Jean Wouters, dit le maître charpentier, voulez-vous savoir quelle nouvelle Lucas vient de m'apporter là? Pauw le tortu, le domestique de l'Aigle d'Or, vient de Bruxelles. Il affirme qu'il a vu M. Herman Steenvliet descendre du train à la station de Loth. Sans doute le jeune monsieur est déjà chez vous. Voilà une bonne occasion pour vous de mettre fin à cette déplorable affaire. Retournez chez vous, restez-y aussi longtemps qu'il sera nécessaire, prenez courage, pas de faiblesse, faites votre devoir.

—Oui, je ferai mon devoir, répondit le vieux charpentier du ton le plus douloureux, mais avec l'accent d'une ferme résolution. Je vous remercie de votre bonté, maître; mais, je vous en prie, croyez-moi, tout ce que l'on raconte est un tissu de faussetés. Après aujourd'hui, Herman Steenvliet ne mettra plus les pieds dans notre maison. Ce qui m'effraie, c'est de devoir dire à la pauvre Lina des choses dont elle est tellement innocente qu'elle n'en a même pas la moindre idée… Mais au nom du ciel, je le sens bien, il n'y pas moyen de s'y soustraire.

En achevant ces mots il traversa l'atelier à la hâte et quitta la maison de son maître.

Toujours soutenu par la conviction de l'innocence de Lina, il passa par la rue du village la tête droite et en regardant les gens bien en face, mais lorsqu'il eut atteint le chemin de terra et qu'il se trouva tout seul dans la campagne, il pencha lentement sa tête sur sa poitrine et poussa un profond soupir. A quoi cela pouvait-il leur servir, qu'il se révoltât au dedans de lui-même contre la calomnie? Si injustes, si fausses que fussent au fond les accusations contre Lina, n'avait-on pas fait à sa bonne renommée une brèche irréparable? Comme elle allait souffrir! Ne succomberait-elle pas sous le coup de cette honte imméritée?
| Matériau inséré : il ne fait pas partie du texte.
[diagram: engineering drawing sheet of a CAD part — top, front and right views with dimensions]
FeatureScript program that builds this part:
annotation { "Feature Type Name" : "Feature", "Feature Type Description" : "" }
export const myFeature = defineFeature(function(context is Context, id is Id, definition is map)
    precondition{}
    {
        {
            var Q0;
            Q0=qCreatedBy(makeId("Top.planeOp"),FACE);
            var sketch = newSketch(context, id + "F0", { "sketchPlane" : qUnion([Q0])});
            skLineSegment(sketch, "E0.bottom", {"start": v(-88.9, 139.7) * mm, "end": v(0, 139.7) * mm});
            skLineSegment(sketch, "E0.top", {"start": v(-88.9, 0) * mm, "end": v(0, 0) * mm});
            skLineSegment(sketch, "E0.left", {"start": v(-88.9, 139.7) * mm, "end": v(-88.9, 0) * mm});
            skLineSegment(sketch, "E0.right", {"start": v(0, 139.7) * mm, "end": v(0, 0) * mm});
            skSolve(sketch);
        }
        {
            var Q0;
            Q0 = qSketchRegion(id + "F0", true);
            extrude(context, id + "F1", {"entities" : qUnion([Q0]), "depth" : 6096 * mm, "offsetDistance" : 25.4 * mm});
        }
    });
Le courage du vieillard faiblit à cette idée et des larmes jaillirent de ses yeux.

Il réfléchit, chemin faisant, à tout ce que son maître lui avait dit; sans doute il croyait fermement à l'innocence de Lina… mais pourquoi un frisson glacial lui parcourait-il parfois les membres? D'où venait cette sueur froide qui perlait sur son front?

Pauvre homme, il luttait contre le doute qui, pareil à un serpent venimeux, voulait, malgré sa résistance, se glisser dans son esprit. Non, non, Lina était incapable de le tromper… Mais, ô ciel, si le jeune monsieur Steenvliet était un trompeur, un séducteur, un loup, comme avait dit le maître charpentier? S'il avait noué un bandeau sur les yeux de la pauvre enfant et s'il lui avait ôté ainsi la conscience du bien et du mal? On avait déjà vu ces choses-là… Cela était-il possible? Herman se comportait envers Lina avec réserve, avec respect, jamais il n'avait laissé échapper une parole douteuse. Un homme ne peut pourtant pas feindre à ce point… Calomnie, rien que calomnie.